Rewrite the source text from the words "On most platforms, you" through the words "11 with Safari?", putting "systems" in place of "platforms".

::: Source text

                        };
                    };
    
                    navigator.mediaDevices.getUserMedia({audio: true, video: false})
                            .then(handleSuccess);
                }
            </script>
        </body>
    </html>
    

    On most platforms, you will see items being added to the messages list as the onaudioprocess callback is called. However, on iOS, this callback is never called.

    Is there something else that I should do to try and get it called on iOS 11 with Safari?

  • John Farrelly
    John Farrelly over 6 years
    Thanks for the tip @damianmr, but alas camera and microphone access is enabled in Safari, and it will prompt me to allow access the first time I visit the page. it seems everything is working as it should, just the onaudioprocess is never called
  • John Farrelly
    John Farrelly over 6 years
    Yeah I just tried on iOS 11.0.1 myself. I've seen some demos that do what you suggest, but the "buffer" being sent every X milliseconds is always empty (at least in the demos that I've tried). It seems that access to the microphone bytes themselves is the issue.
  • Daniel Wu
    Daniel Wu over 6 years
    What you wrote gave me a few ideas, unfortunately none of them worked so far. I'll still put them here, maybe it helps. You mentioned the buffet being empty, so my thought was the problem might be with getUserMedia. Tried {audio: true, video: true}, and navigator.getUserMedia instead of navigator.mediaDevices.getUserMedia. none of these combinations worked. Also tried to specify the device ID, that also didn't help.

::::::
::: Data for analysis

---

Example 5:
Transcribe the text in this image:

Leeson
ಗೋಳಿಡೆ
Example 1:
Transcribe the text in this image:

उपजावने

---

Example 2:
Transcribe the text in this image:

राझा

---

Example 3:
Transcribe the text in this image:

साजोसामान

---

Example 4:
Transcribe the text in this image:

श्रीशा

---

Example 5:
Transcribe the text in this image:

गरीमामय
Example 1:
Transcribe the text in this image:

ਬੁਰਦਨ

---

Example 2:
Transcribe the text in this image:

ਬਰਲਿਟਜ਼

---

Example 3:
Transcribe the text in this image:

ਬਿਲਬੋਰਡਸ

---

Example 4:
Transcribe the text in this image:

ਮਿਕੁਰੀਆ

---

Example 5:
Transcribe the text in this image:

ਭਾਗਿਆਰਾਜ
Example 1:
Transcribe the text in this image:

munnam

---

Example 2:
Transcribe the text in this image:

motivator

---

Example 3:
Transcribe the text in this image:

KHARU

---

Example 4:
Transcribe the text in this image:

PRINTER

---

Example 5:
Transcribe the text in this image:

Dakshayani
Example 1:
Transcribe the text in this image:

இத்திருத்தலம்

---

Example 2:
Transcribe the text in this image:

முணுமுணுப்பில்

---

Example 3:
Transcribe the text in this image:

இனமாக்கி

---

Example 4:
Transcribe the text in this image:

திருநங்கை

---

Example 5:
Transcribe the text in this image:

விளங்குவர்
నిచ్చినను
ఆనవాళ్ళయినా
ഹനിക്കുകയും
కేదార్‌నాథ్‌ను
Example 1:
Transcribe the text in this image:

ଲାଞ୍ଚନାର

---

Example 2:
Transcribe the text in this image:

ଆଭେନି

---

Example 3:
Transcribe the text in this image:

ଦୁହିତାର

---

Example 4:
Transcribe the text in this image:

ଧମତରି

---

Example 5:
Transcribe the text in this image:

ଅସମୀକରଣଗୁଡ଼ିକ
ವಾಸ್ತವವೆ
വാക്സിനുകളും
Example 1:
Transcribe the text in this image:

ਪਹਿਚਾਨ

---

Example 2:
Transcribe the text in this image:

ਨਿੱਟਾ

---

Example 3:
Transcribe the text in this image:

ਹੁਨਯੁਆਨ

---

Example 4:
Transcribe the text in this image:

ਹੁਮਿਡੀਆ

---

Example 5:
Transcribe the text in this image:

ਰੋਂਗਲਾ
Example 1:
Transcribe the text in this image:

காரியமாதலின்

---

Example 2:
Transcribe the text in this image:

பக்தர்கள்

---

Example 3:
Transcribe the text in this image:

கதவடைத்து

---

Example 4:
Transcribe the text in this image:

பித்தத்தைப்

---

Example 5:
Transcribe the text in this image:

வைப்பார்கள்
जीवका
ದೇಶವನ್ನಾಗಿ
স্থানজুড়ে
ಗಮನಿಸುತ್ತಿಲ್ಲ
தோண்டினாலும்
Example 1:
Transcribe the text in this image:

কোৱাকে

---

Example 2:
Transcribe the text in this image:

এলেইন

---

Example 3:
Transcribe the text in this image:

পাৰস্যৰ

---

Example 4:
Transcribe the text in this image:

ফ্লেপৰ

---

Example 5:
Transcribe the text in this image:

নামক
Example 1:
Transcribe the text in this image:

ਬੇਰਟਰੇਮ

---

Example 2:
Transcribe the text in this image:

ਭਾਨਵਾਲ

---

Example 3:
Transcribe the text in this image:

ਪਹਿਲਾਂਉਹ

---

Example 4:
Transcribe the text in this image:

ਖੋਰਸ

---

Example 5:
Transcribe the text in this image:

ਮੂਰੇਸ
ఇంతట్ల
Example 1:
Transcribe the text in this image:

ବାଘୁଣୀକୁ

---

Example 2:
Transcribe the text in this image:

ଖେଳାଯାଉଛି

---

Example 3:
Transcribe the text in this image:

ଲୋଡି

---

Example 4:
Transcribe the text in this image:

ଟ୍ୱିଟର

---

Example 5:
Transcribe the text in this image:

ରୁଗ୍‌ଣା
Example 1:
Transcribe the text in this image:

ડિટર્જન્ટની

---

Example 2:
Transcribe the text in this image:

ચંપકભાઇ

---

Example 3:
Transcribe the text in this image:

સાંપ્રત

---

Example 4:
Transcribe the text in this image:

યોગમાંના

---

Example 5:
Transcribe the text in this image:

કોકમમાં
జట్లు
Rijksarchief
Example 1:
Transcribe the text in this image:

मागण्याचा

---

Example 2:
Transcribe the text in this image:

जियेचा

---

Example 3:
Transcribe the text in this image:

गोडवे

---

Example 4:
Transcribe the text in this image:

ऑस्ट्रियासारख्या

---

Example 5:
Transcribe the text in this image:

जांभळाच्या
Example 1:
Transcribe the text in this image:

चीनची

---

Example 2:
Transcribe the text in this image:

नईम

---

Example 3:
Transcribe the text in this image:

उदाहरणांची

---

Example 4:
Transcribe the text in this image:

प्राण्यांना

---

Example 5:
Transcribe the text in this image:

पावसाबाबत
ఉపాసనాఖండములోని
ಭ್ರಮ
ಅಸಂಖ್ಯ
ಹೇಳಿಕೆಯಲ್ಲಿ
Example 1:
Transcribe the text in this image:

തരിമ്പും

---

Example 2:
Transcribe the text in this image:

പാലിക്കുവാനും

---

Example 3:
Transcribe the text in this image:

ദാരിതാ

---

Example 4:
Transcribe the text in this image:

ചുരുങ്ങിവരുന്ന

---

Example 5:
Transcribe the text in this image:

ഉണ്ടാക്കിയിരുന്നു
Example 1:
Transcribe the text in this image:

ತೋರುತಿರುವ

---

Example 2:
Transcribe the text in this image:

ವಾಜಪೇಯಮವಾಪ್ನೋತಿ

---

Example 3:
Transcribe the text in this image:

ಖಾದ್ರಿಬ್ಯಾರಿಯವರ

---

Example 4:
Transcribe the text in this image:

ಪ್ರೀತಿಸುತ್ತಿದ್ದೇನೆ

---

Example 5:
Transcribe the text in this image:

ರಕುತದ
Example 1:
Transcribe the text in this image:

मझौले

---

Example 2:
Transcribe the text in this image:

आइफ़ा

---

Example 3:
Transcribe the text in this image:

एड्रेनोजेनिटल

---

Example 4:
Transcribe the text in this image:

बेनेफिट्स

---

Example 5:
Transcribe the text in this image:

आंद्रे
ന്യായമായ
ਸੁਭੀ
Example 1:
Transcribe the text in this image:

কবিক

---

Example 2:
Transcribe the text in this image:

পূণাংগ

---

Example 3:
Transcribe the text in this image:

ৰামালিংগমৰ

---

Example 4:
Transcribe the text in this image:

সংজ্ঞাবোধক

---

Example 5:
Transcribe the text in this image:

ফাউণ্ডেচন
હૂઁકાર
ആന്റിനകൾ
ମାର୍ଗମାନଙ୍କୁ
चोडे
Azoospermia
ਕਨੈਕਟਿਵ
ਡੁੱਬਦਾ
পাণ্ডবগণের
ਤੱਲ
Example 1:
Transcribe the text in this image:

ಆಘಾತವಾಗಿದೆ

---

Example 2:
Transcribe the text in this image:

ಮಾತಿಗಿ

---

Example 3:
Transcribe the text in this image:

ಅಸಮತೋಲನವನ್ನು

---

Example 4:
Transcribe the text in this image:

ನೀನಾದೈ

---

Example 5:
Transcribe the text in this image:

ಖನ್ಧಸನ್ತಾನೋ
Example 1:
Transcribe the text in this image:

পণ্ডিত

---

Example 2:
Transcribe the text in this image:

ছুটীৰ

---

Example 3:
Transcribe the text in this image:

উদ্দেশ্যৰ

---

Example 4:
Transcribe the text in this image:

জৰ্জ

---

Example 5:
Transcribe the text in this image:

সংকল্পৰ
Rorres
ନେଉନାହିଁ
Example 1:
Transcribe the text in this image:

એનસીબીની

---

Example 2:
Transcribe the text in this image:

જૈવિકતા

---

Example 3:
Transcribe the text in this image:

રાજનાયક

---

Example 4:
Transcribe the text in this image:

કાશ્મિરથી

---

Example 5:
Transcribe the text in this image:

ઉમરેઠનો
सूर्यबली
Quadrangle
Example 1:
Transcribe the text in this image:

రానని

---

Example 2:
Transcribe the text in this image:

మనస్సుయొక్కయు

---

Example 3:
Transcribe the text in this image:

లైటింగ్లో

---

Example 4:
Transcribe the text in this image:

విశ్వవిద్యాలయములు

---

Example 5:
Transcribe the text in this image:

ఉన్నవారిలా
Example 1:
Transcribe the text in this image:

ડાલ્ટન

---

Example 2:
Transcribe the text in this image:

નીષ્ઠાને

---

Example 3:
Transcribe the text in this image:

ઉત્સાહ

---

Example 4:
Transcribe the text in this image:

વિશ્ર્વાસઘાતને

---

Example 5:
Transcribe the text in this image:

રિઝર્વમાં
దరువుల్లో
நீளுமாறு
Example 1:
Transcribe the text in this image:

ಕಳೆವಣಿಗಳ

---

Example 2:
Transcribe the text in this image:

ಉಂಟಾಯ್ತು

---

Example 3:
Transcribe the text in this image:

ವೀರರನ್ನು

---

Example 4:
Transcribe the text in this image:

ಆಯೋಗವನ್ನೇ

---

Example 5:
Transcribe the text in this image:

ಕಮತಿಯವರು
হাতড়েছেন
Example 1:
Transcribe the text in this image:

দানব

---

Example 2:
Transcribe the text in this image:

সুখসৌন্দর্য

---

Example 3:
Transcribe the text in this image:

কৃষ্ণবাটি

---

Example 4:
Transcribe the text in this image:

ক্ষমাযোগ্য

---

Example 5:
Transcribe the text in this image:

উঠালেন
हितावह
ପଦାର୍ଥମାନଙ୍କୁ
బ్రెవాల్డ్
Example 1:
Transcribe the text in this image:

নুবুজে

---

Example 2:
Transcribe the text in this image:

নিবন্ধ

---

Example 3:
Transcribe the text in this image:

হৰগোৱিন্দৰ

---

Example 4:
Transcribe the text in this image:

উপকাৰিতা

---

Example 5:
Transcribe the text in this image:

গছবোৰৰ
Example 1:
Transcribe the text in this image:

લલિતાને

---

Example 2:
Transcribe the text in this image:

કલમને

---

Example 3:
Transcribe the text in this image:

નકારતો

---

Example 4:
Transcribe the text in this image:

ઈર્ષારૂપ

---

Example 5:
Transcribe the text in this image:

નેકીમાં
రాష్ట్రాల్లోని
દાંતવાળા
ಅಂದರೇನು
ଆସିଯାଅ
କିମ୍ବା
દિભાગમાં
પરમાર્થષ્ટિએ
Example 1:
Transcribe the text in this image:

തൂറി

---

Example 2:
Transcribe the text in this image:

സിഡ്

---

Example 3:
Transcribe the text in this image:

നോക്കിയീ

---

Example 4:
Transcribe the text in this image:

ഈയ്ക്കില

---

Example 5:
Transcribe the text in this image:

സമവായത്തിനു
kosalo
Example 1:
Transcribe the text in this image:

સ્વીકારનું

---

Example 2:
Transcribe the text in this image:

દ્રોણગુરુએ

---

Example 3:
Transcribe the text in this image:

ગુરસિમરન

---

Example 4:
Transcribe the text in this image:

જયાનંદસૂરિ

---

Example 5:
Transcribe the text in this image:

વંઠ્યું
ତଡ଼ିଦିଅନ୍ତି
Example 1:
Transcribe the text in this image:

::::::

■ Output for this task ■
On most systems, you will see items being added to the messages list as the onaudioprocess callback is called. However, on iOS, this callback is never called.

    Is there something else that I should do to try and get it called on iOS 11 with Safari?